There has been a long-standing debate about the existence of an intermediate category of lesions between clearly benign nevi and melanoma. This is exemplified by the concept of dysplastic nevi, which has remained controversial.
Delineating the order of genetic alterations that lead to primary melanomas and linking their emergence to specific progression stages of the primary lesion could yield biomarkers that would improve diagnosis and prognostication. The study authors explained that a better understanding of the genetic evolution of melanoma could also clarify the existence of intermediate lesions, because they would be predicted to have more pathogenic mutations than benign lesions but fewer than unequivocal melanomas.
The study team reports next findings:
Precursor lesions were initiated by mutations of genes that are known to activate the MAPK pathway.
Unequivocally benign lesions harbored BRAF V600E mutations exclusively, whereas those categorised as intermediate were enriched for NRAS mutations and additional driver mutations.
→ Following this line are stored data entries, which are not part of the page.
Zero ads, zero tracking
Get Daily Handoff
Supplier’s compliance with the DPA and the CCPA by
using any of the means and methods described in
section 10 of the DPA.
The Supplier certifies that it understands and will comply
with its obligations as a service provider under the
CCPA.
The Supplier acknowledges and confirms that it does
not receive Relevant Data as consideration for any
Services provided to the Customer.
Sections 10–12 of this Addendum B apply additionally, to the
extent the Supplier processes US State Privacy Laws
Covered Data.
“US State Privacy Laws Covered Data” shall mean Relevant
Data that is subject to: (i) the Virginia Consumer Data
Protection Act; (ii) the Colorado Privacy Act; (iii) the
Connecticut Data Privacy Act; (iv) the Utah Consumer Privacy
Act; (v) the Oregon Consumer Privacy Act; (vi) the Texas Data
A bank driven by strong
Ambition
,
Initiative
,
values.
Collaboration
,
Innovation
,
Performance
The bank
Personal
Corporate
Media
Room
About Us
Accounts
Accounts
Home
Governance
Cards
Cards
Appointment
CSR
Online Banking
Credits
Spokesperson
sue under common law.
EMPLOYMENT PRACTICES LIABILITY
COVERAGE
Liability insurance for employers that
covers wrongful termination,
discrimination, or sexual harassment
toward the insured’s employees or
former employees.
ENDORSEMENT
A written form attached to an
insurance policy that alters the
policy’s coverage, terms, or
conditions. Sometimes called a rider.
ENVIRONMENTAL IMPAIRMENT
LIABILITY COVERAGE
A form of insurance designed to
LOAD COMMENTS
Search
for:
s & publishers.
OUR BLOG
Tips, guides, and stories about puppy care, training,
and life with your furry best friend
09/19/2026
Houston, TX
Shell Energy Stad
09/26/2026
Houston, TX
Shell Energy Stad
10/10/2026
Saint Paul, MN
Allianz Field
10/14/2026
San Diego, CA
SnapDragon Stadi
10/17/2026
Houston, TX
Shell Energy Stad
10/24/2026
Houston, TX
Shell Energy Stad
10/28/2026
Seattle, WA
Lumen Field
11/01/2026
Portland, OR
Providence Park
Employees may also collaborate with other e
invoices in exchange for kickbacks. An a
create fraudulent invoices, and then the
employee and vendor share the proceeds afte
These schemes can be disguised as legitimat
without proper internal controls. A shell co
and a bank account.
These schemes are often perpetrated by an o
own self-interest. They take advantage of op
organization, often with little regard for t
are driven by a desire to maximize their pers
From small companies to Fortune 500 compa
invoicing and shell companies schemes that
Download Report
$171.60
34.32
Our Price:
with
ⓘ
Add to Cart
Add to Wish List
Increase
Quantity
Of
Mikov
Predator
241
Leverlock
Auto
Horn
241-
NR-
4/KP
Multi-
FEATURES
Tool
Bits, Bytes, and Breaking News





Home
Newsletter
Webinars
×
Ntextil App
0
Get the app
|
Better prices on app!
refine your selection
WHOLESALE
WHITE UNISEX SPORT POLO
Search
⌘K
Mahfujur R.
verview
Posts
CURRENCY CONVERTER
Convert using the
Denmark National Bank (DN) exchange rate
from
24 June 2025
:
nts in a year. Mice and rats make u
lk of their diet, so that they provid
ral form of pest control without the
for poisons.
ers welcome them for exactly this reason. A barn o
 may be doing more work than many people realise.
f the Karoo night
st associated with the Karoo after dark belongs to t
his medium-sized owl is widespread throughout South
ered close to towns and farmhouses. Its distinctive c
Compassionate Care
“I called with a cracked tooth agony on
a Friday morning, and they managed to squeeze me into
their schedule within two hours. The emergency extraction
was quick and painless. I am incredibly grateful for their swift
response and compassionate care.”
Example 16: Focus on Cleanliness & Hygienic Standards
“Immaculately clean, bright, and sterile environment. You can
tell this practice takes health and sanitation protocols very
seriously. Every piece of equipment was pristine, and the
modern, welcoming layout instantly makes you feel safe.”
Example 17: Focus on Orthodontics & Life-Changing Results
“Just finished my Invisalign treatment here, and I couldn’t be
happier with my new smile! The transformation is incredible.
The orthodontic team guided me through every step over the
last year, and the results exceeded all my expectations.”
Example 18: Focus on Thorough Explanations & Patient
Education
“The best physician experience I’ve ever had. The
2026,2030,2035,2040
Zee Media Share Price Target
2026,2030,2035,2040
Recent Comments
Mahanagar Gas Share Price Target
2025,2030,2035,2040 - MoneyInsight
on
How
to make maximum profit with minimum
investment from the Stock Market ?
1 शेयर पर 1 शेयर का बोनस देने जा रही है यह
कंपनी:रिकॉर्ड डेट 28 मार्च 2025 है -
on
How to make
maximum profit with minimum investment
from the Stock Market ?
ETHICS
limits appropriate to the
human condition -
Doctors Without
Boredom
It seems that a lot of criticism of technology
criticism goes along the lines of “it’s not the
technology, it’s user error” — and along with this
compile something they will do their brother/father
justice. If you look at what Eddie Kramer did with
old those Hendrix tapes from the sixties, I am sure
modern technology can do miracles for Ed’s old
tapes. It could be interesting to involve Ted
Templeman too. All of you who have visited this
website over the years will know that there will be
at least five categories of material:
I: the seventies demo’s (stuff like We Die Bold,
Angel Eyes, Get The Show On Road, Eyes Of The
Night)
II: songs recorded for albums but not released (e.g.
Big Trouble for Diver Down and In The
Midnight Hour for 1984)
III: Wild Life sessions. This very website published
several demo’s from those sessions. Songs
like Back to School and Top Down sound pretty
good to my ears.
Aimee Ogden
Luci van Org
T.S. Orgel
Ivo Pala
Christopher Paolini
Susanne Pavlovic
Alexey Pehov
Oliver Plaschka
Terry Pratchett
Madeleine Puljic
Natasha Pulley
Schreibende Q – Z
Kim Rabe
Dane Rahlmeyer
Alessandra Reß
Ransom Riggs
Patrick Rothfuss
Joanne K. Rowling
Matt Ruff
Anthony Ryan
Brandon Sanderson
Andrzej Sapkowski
A total of 77% of areas of intermediate lesions and melanomas in situ harbored TERT promoter mutations, a finding that indicates that these mutations are selected at an unexpectedly early stage of the neoplastic progression.
Biallelic inactivation of CDKN2A emerged exclusively in invasive melanomas.
PTEN and TP53 mutations were found only in advanced primary melanomas.
The point-mutation burden increased from benign through intermediate lesions to melanoma, with a strong signature of the effects of ultraviolet radiation detectable at all evolutionary stages.
Copy-number alterations became prevalent only in invasive melanomas.
Tumour heterogeneity became apparent in the form of genetically distinct subpopulations as melanomas progressed.
The study was funded by the US National Institutes of Health and the Gerson and Barbara Bass Bakar Distinguished Professorship in Cancer Research.